I’m amazed that clients don’t require that some level of R&D spend be directly assigned to their delivery team. R&D can happen in the local environment to do some workgroup and/or process optimization or it can happen back at HQ as long as the delivery manager has some insight into the pipeline and a plan to integrate specific deliverables as they become available.
continuous improvement won’t happen without some focused effort; given appropriate visibility, clients can easily extrapolate specific efforts into client-perspective cost or performance improvements. all they have to do is insist on being part of that conversation.
we had gauge labs that housed all of the instruments used to verify inbound parts and to check tolerances during manufacturing. it was somewhat uncomfortable going to ask for an instrument because it meant interrupting a tech fine-tuning an instrument or replacing a component based on a calibration or maintenance schedule. calibration strickers recorded status.
The simple objective was to ensure valid results from measuring equipment. To do this calibration was performed and tracked. The instruments were protected against improper adjustment (the lab was restricted access) and protected against damage (transit cases and carts were used to move them to the mfg floor).
today, service levels drive much of the conversation with the client. the client is focused on *interpretation* of the numbers and, for whatever reason, we loose awareness of the tool configuration details that essentially represent changes in “calibration”. over time, the significance of the collected data can easily change if the service provider changes how the data is collected.

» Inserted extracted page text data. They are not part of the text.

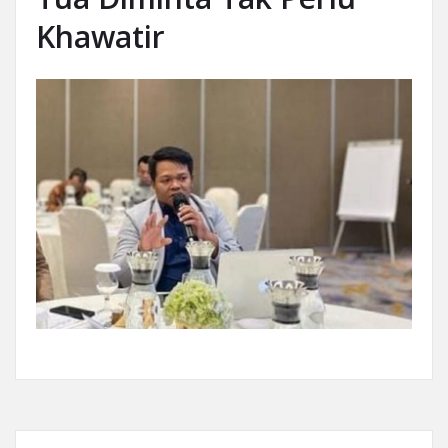
Khawatir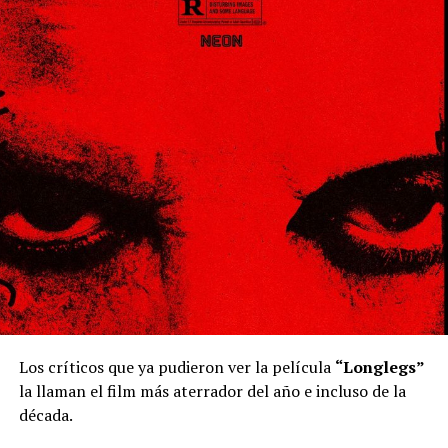
Los críticos que ya pudieron ver la película
“Longlegs”
la llaman el film más aterrador del año e incluso de la
década.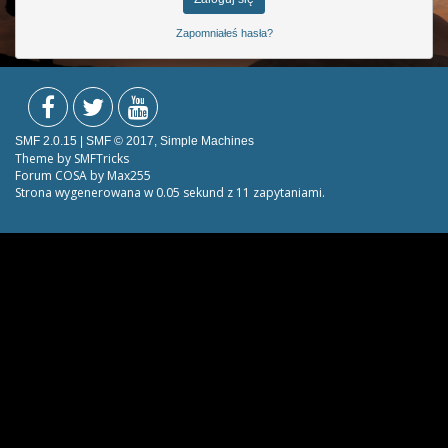
Zapomniałeś hasła?
SMF 2.0.15
|
SMF © 2017
,
Simple Machines
Theme by
SMFTricks
Forum COSA by Max255
Strona wygenerowana w 0.05 sekund z 11 zapytaniami.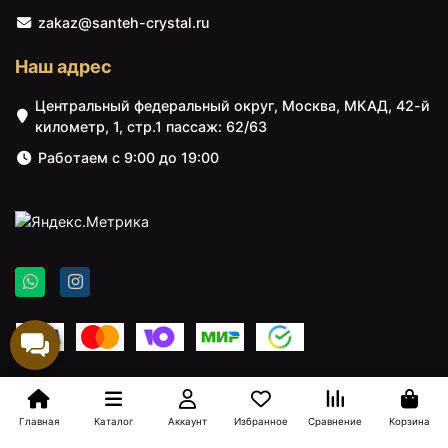
zakaz@santeh-crystal.ru
Наш адрес
Центральный федеральный округ, Москва, МКАД, 42-й
километр, 1, стр.1 пассаж: 62/63
Работаем с 9:00 до 19:00
Главная
Каталог
Аккаунт
Избранное
Сравнение
Корзина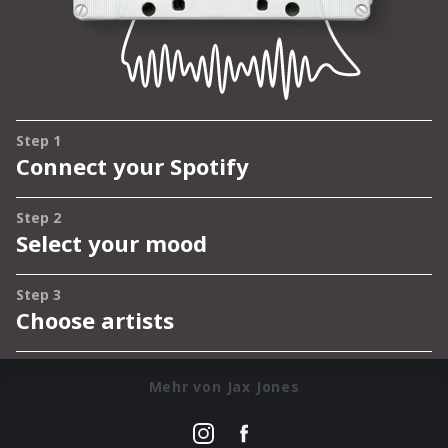
Mehr von Jax Jones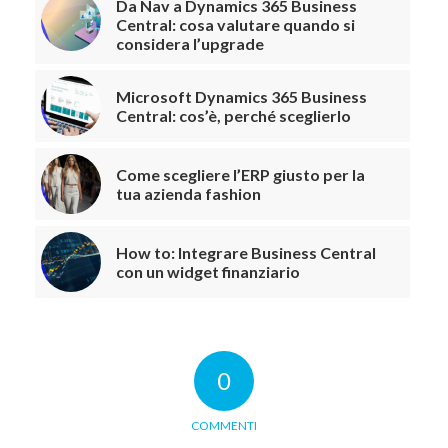
Da Nav a Dynamics 365 Business
Central: cosa valutare quando si
considera l’upgrade
Microsoft Dynamics 365 Business
Central: cos’è, perché sceglierlo
Come scegliere l’ERP giusto per la
tua azienda fashion
How to: Integrare Business Central
con un widget finanziario
0
COMMENTI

most frequently, data is skewed by changes in workgroups as new people come in with perhaps different language skills; common terms can be interpreted in many ways. the source of data can also change over time. the most pernicious examples occur when service mgmt tool throttles are adjusted to “drop” transactions that do not meet certain criteria. These actions should transit a transparent Change Mgmt process, but normally, they don’t.

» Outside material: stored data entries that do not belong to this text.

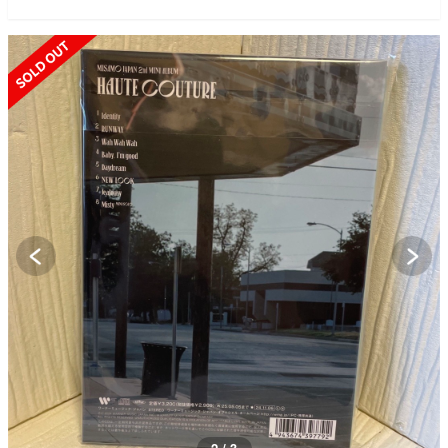
SOLD OUT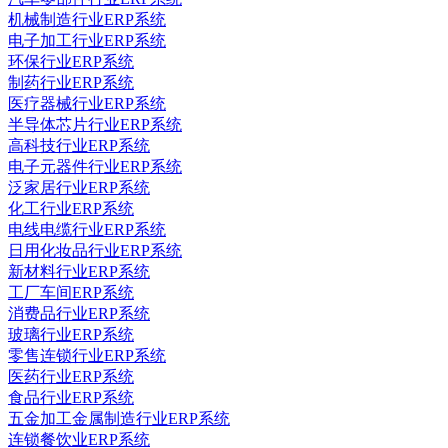
机械制造行业ERP系统
电子加工行业ERP系统
环保行业ERP系统
制药行业ERP系统
医疗器械行业ERP系统
半导体芯片行业ERP系统
高科技行业ERP系统
电子元器件行业ERP系统
泛家居行业ERP系统
化工行业ERP系统
电线电缆行业ERP系统
日用化妆品行业ERP系统
新材料行业ERP系统
工厂车间ERP系统
消费品行业ERP系统
玻璃行业ERP系统
零售连锁行业ERP系统
医药行业ERP系统
食品行业ERP系统
五金加工金属制造行业ERP系统
连锁餐饮业ERP系统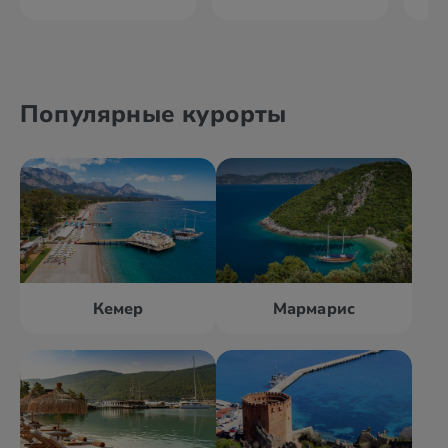
Популярные курорты
Кемер
Мармарис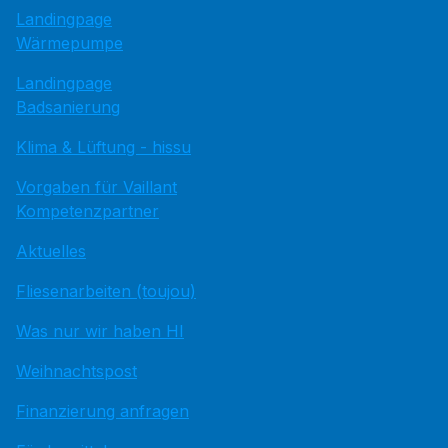
Landingpage
Wärmepumpe
Landingpage
Badsanierung
Klima & Lüftung - hissu
Vorgaben für Vaillant
Kompetenzpartner
Aktuelles
Fliesenarbeiten (toujou)
Was nur wir haben HI
Weihnachtspost
Finanzierung anfragen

time to own: the image is one of an end user drumming his fingers, waiting for a call-back. so the agent sucked the ticket into his queue. how does that help? just give the end users direct connect, they will be happier.
time to resolve: resolution from whose perspective? resolution of what?
percent resolved on the first contact: look at this as a “bad thing”, service outages that are resolved on the first contact indicate basic monitoring functions are not in place or the self-help facilities are not effective.
percent resolved by first level support: incent the organization to get the guy fixed, not to hold a poorly supported ticket in the wrong resource pool.
excessive metrics are an excuse for poor supervision and investment in training and knowledge management tools.